(Using Living Wills or Health Care Agents to authorize final decisions)
A living will is not a will in the conventional sense of the word. It is used in cases of severe illness or injury, and unlike a standard will, it doesn't affect what will happen after you've died. A living will gives instructions specifically regarding the use of life support in the event of terminal illness or injury, and when and how it should be used. A living will is only applicable when the individual is unable to communicate his or her wishes.
In Connecticut as in all states other than North Carolina, South Carolina and Tennessee, the only requirements for making a living will legal are that the individual is of sound mind and body, and the document is uniform in appearance and signed by two or three witnesses who aren't immediate family members.
All 50 states require two witnesses to the signing of a living will. To be competent as witnesses, these individuals must be legal adults, with the capacity to know that they're acting as witnesses to a living will. They may be called on to testify with respect to the signing of the will. Family members, estate beneficiaries and anyone closely connected to the party are likely to be declared invalid witnesses because of potential conflicts of interest.

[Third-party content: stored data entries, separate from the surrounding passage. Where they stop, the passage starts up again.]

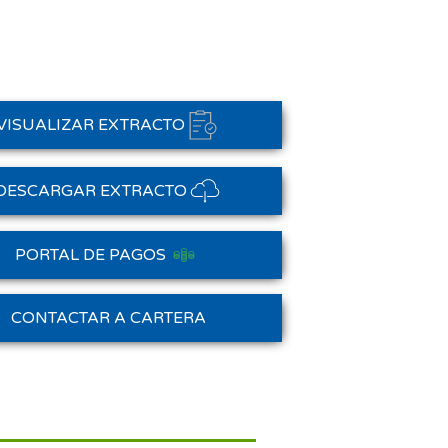
VISUALIZAR EXTRACTO
DESCARGAR EXTRACTO
PORTAL DE PAGOS
Saldo Anterior
CONTACTAR A CARTERA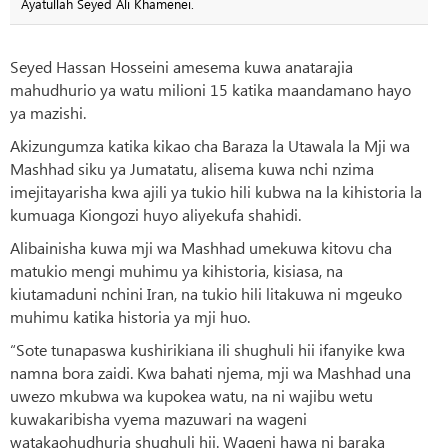
Ayatullah Seyed Ali Khamenei.
Seyed Hassan Hosseini amesema kuwa anatarajia
mahudhurio ya watu milioni 15 katika maandamano hayo
ya mazishi.
Akizungumza katika kikao cha Baraza la Utawala la Mji wa
Mashhad siku ya Jumatatu, alisema kuwa nchi nzima
imejitayarisha kwa ajili ya tukio hili kubwa na la kihistoria la
kumuaga Kiongozi huyo aliyekufa shahidi.
Alibainisha kuwa mji wa Mashhad umekuwa kitovu cha
matukio mengi muhimu ya kihistoria, kisiasa, na
kiutamaduni nchini Iran, na tukio hili litakuwa ni mgeuko
muhimu katika historia ya mji huo.
“Sote tunapaswa kushirikiana ili shughuli hii ifanyike kwa
namna bora zaidi. Kwa bahati njema, mji wa Mashhad una
uwezo mkubwa wa kupokea watu, na ni wajibu wetu
kuwakaribisha vyema mazuwari na wageni
watakaohudhuria shughuli hii. Wageni hawa ni baraka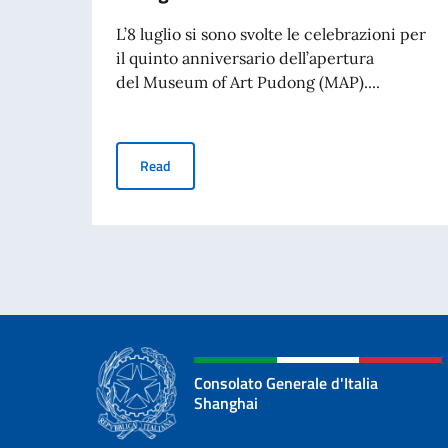
L’8 luglio si sono svolte le celebrazioni per
il quinto anniversario dell’apertura
del Museum of Art Pudong (MAP)....
Il MAP celebra cinque anni di arte e dialogo tra l
Read
Consolato Generale d'Italia
Shanghai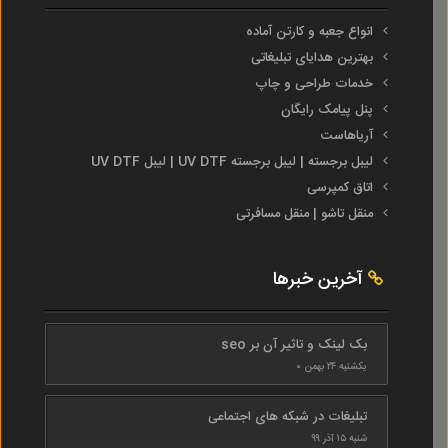
انواع جعبه و کارتن آماده
بهترین هدایای تبلیغاتی
خدمات طراحی و چاپ
پنل پیامک رایگان
آریاهاست
لیبل برجسته | لیبل برجسته UV DTF | لیبل UV DTF
اتاق کمپرسی
منقل تاشو | منقل مسافرتی
آخرین خبرها
بک لینک و تاثیر آن بر seo
یکشنبه ۲۴ بهمن ۰
تبلیغات در شبکه های اجتماعی
شنبه ۱۵ آذر ۹۹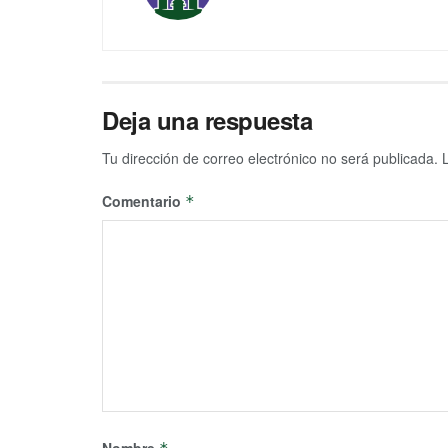
Deja una respuesta
Tu dirección de correo electrónico no será publicada.
Comentario
*
Nombre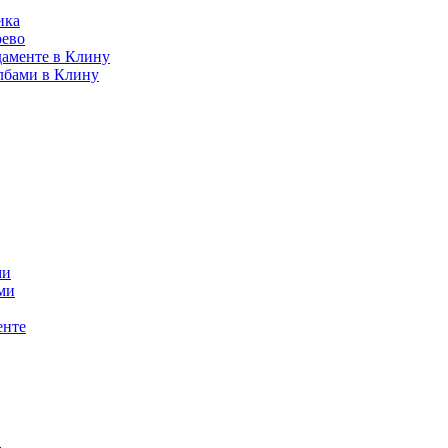
ика
рево
даменте в Клину
лбами в Клину
ми
ми
енте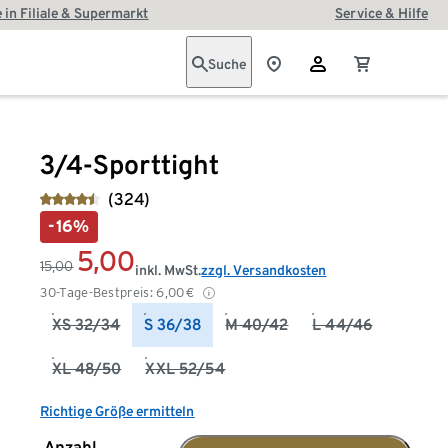
 in Filiale & Supermarkt
Service & Hilfe
Suche
3/4-Sporttight
(324)
-16%
5,00
15,00
inkl. MwSt.
zzgl. Versandkosten
30-Tage-Bestpreis:
6,00
€
XS 32/34
S 36/38
M 40/42
L 44/46
XL 48/50
XXL 52/54
Richtige Größe ermitteln
Anzahl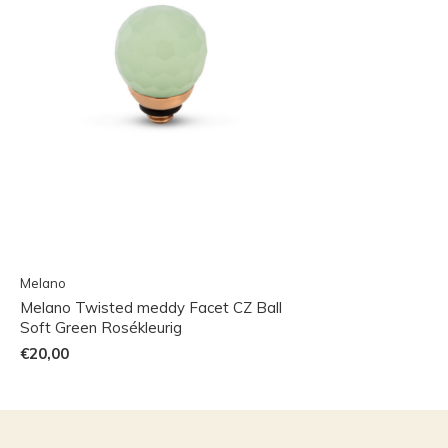
Melano
Melano Twisted meddy Facet CZ Ball
Soft Green Rosékleurig
€20,00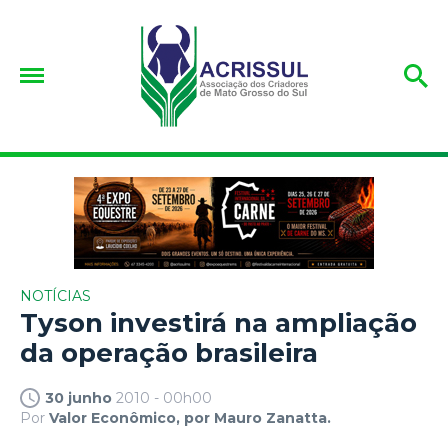
NOTÍCIAS
Tyson investirá na ampliação
da operação brasileira
30 junho
2010 - 00h00
Por
Valor Econômico, por Mauro Zanatta.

Connecticut allows an adult (age 18 and over) to complete a living will in advance of their incapacitation. While Connecticut law does not mandate the use of a particular form, there is a suggested form which is set forth in C.G. S. 19a-575. It is prudent to use the suggested form.
The form must be executed in the presence of two (2) witnesses. These witnesses must also execute the document. It does not need to be notarized. Another option which is available in Connecticut is for an adult to execute a document which contains health care instructions, the appointment of a health care agent, the appointment of an attorney-in-fact for health care decisions, the designation of a conservator of the person for future incapacity and a document of anatomical gift. All of this is contained in a single document, and the suggested form is set forth in C.G.S. 19a-575a.
Again, it is prudent to use the suggested form. The form must be executed in the presence of two (2) witnesses, and these witnesses must also execute the document in the presence of each other and in the presence of the person signing the document. The witnesses must also execute an affidavit which must be notarized.
Finally, there is a simple form for appointing a health care agent, as authorized by C.G.S. 19a-577. Again, this form requires two (2) witnesses. The person appointed as the health care agent cannot be one of the witnesses.